── Study material ──

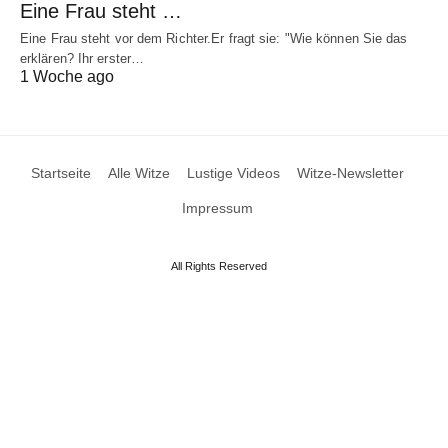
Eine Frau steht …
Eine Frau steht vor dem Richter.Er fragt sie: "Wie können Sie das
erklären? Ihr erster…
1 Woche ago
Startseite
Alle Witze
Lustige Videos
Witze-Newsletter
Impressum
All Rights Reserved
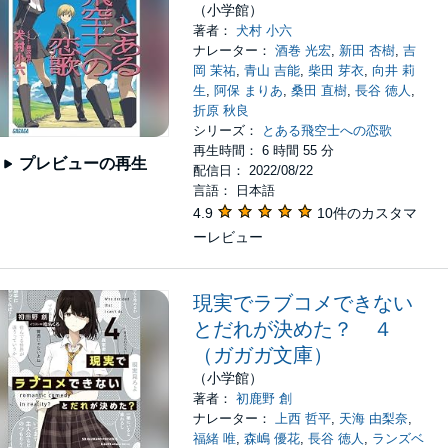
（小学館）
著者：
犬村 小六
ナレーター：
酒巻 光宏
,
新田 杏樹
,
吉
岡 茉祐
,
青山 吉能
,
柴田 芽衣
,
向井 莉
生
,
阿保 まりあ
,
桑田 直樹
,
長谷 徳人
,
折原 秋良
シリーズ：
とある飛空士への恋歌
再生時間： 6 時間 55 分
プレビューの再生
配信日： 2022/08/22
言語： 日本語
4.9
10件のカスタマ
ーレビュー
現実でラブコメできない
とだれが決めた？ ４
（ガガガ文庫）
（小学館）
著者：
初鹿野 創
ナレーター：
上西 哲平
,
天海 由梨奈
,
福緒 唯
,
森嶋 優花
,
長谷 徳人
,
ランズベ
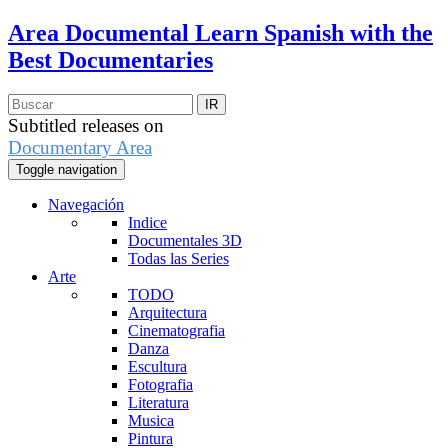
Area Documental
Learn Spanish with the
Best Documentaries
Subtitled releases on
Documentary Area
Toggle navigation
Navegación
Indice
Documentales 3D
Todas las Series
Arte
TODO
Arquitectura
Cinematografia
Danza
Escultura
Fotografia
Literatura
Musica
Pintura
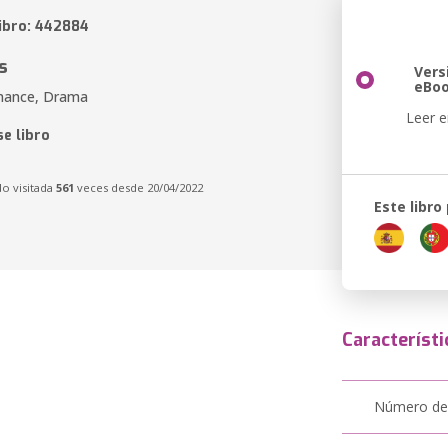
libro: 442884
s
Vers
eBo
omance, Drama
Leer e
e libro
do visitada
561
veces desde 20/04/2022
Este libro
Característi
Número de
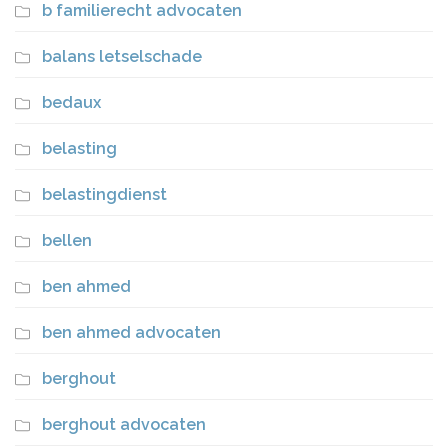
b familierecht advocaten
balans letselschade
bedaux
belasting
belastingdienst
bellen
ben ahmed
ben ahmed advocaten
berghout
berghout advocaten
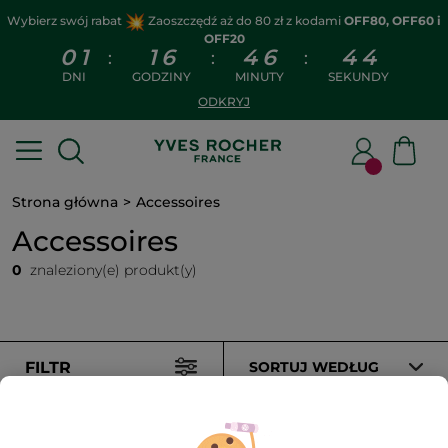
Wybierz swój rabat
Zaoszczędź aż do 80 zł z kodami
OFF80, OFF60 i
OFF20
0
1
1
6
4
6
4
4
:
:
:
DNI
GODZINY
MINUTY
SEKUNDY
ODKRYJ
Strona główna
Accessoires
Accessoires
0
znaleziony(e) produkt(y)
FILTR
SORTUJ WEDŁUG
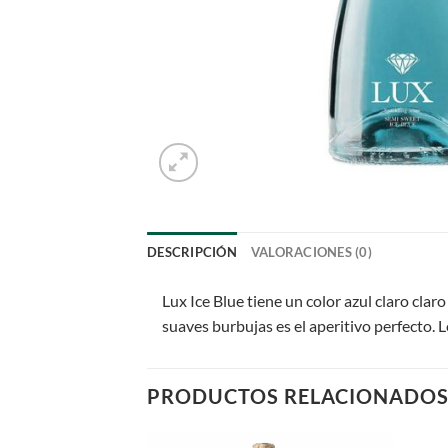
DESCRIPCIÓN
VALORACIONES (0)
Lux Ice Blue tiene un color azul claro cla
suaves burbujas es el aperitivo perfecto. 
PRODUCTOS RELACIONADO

───
── Study material ──

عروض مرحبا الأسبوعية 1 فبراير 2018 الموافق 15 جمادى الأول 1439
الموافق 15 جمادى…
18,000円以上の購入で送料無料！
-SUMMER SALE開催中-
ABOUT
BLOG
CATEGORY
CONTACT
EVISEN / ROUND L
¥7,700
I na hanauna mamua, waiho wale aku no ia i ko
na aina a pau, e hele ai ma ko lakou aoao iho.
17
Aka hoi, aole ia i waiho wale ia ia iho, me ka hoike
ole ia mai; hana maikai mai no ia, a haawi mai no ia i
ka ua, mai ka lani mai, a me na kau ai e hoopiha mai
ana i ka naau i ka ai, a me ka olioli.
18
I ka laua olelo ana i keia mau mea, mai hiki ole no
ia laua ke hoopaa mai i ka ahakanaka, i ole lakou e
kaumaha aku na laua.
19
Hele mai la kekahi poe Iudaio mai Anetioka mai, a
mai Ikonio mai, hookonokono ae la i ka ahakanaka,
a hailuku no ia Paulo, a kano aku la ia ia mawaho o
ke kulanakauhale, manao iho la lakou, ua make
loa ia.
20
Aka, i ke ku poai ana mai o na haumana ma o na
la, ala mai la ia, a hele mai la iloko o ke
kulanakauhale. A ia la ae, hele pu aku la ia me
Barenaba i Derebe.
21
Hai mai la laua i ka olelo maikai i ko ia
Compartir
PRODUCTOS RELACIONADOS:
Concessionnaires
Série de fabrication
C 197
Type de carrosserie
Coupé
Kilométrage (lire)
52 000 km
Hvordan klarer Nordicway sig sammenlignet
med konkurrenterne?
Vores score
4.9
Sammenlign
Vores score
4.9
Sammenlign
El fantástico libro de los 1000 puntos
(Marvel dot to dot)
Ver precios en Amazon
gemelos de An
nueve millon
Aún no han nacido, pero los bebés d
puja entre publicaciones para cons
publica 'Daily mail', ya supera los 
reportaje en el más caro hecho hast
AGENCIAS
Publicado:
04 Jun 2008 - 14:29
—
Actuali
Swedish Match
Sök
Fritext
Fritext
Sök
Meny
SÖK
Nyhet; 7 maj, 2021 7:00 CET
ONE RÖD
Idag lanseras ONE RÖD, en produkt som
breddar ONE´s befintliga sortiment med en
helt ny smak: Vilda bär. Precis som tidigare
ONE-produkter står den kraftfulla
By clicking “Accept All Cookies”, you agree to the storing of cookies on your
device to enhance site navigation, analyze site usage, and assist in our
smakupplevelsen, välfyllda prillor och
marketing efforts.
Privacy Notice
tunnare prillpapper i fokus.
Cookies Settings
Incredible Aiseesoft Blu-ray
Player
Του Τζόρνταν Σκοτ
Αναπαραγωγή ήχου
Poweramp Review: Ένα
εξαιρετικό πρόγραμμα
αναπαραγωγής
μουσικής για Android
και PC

───
── Study material ──

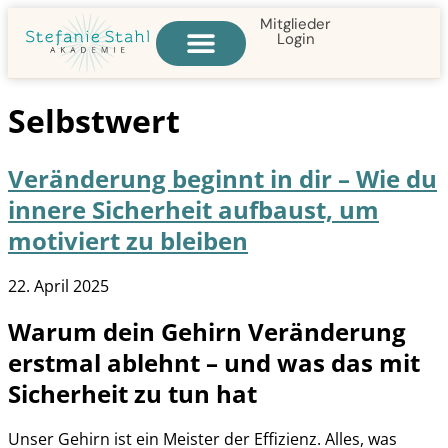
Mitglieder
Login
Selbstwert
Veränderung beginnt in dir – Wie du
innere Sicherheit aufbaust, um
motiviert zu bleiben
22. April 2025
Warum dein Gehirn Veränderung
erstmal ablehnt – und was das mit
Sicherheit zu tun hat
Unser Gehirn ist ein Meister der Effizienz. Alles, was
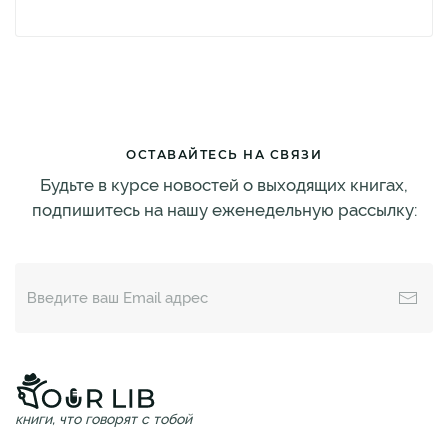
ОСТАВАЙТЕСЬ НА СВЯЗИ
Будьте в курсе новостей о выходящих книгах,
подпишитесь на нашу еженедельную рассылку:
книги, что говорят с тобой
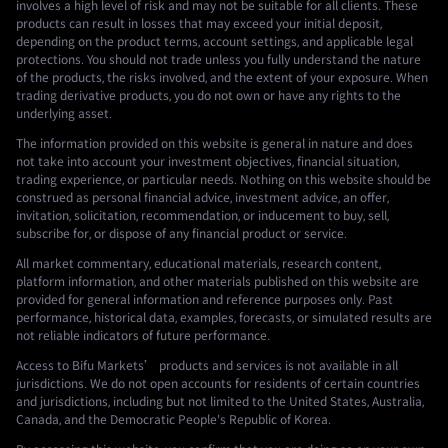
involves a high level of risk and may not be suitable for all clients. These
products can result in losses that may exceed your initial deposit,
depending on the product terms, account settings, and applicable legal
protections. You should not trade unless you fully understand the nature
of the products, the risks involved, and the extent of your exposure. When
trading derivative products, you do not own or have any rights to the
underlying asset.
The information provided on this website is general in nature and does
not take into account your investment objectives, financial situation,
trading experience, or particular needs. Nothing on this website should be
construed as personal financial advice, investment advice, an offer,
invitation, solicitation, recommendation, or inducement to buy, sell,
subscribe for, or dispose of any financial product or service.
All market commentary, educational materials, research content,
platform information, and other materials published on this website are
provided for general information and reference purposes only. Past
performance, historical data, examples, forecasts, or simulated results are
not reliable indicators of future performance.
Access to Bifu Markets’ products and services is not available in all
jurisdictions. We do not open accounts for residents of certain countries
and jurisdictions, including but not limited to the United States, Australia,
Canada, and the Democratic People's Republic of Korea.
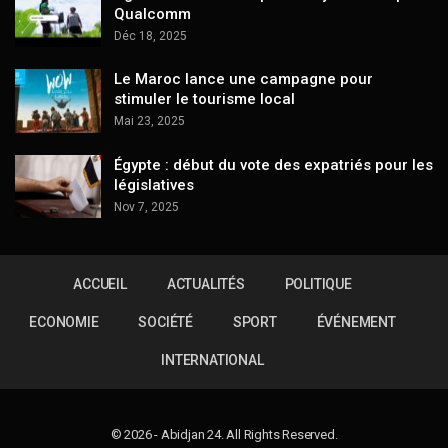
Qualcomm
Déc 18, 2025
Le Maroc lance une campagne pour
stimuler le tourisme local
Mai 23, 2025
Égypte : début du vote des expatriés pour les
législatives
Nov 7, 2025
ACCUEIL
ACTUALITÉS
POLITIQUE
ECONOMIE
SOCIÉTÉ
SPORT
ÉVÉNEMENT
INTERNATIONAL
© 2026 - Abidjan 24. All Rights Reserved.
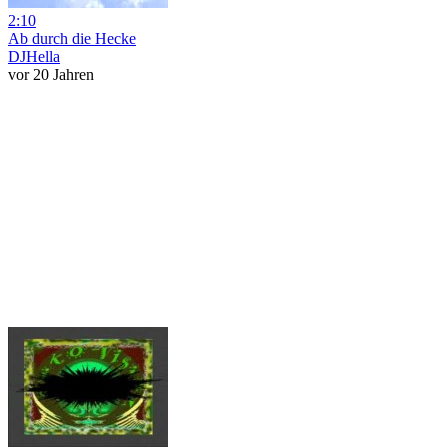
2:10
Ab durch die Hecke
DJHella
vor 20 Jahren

───

Give the lines above again exactly, from the one containing "Eine Frau steht …" to the one containing "再生時間： 6 時間 55 分", both included, but leave out the pictures.

Eine Frau steht …
Eine Frau steht vor dem Richter.Er fragt sie: "Wie können Sie das
erklären? Ihr erster…
1 Woche ago
Startseite
Alle Witze
Lustige Videos
Witze-Newsletter
Impressum
All Rights Reserved
（小学館）
著者：
犬村 小六
ナレーター：
酒巻 光宏
,
新田 杏樹
,
吉
岡 茉祐
,
青山 吉能
,
柴田 芽衣
,
向井 莉
生
,
阿保 まりあ
,
桑田 直樹
,
長谷 徳人
,
折原 秋良
シリーズ：
とある飛空士への恋歌
再生時間： 6 時間 55 分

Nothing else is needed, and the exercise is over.